### Task goal
Return all the data below as it stands, minus the pictures.

============

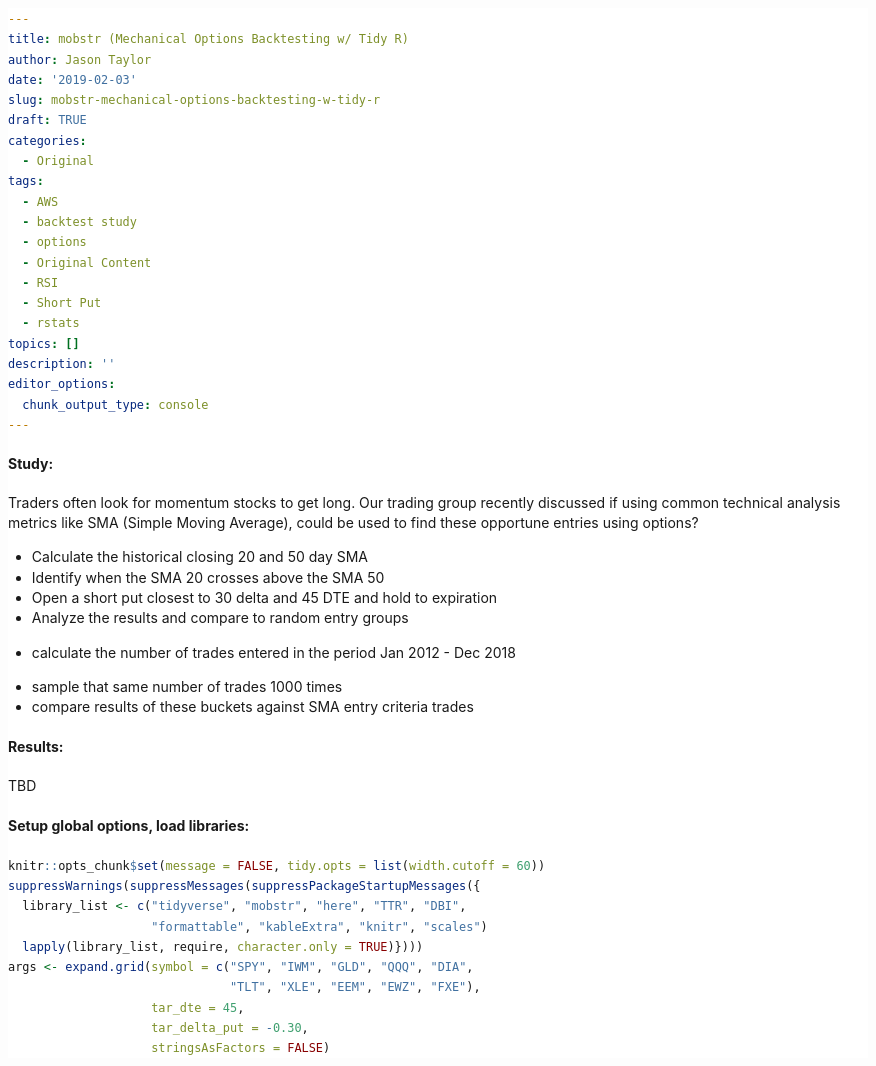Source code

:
 ```yaml
---
title: mobstr (Mechanical Options Backtesting w/ Tidy R)
author: Jason Taylor
date: '2019-02-03'
slug: mobstr-mechanical-options-backtesting-w-tidy-r
draft: TRUE
categories:
  - Original
tags:
  - AWS
  - backtest study
  - options
  - Original Content
  - RSI
  - Short Put
  - rstats
topics: []
description: ''
editor_options: 
  chunk_output_type: console
---
```



#### Study:

Traders often look for momentum stocks to get long. Our trading group recently discussed if using common technical analysis metrics like SMA (Simple Moving Average), could be used to find these opportune entries using options?



* Calculate the historical closing 20 and 50 day SMA
* Identify when the SMA 20 crosses above the SMA 50
* Open a short put closest to 30 delta and 45 DTE and hold to expiration
* Analyze the results and compare to random entry groups
+ calculate the number of trades entered in the period Jan 2012 - Dec 2018 
- sample that same number of trades 1000 times
- compare results of these buckets against SMA entry criteria trades

#### Results:

TBD

#### Setup global options, load libraries:


```r
knitr::opts_chunk$set(message = FALSE, tidy.opts = list(width.cutoff = 60))
suppressWarnings(suppressMessages(suppressPackageStartupMessages({
  library_list <- c("tidyverse", "mobstr", "here", "TTR", "DBI",
                    "formattable", "kableExtra", "knitr", "scales")
  lapply(library_list, require, character.only = TRUE)})))
args <- expand.grid(symbol = c("SPY", "IWM", "GLD", "QQQ", "DIA",
                               "TLT", "XLE", "EEM", "EWZ", "FXE"),
                    tar_dte = 45,
                    tar_delta_put = -0.30,
                    stringsAsFactors = FALSE)
```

============

### Completed task
Source code

:
 ```yaml
---
title: mobstr (Mechanical Options Backtesting w/ Tidy R)
author: Jason Taylor
date: '2019-02-03'
slug: mobstr-mechanical-options-backtesting-w-tidy-r
draft: TRUE
categories:
  - Original
tags:
  - AWS
  - backtest study
  - options
  - Original Content
  - RSI
  - Short Put
  - rstats
topics: []
description: ''
editor_options: 
  chunk_output_type: console
---
```



#### Study:

Traders often look for momentum stocks to get long. Our trading group recently discussed if using common technical analysis metrics like SMA (Simple Moving Average), could be used to find these opportune entries using options?



* Calculate the historical closing 20 and 50 day SMA
* Identify when the SMA 20 crosses above the SMA 50
* Open a short put closest to 30 delta and 45 DTE and hold to expiration
* Analyze the results and compare to random entry groups
+ calculate the number of trades entered in the period Jan 2012 - Dec 2018 
- sample that same number of trades 1000 times
- compare results of these buckets against SMA entry criteria trades

#### Results:

TBD

#### Setup global options, load libraries:


```r
knitr::opts_chunk$set(message = FALSE, tidy.opts = list(width.cutoff = 60))
suppressWarnings(suppressMessages(suppressPackageStartupMessages({
  library_list <- c("tidyverse", "mobstr", "here", "TTR", "DBI",
                    "formattable", "kableExtra", "knitr", "scales")
  lapply(library_list, require, character.only = TRUE)})))
args <- expand.grid(symbol = c("SPY", "IWM", "GLD", "QQQ", "DIA",
                               "TLT", "XLE", "EEM", "EWZ", "FXE"),
                    tar_dte = 45,
                    tar_delta_put = -0.30,
                    stringsAsFactors = FALSE)
```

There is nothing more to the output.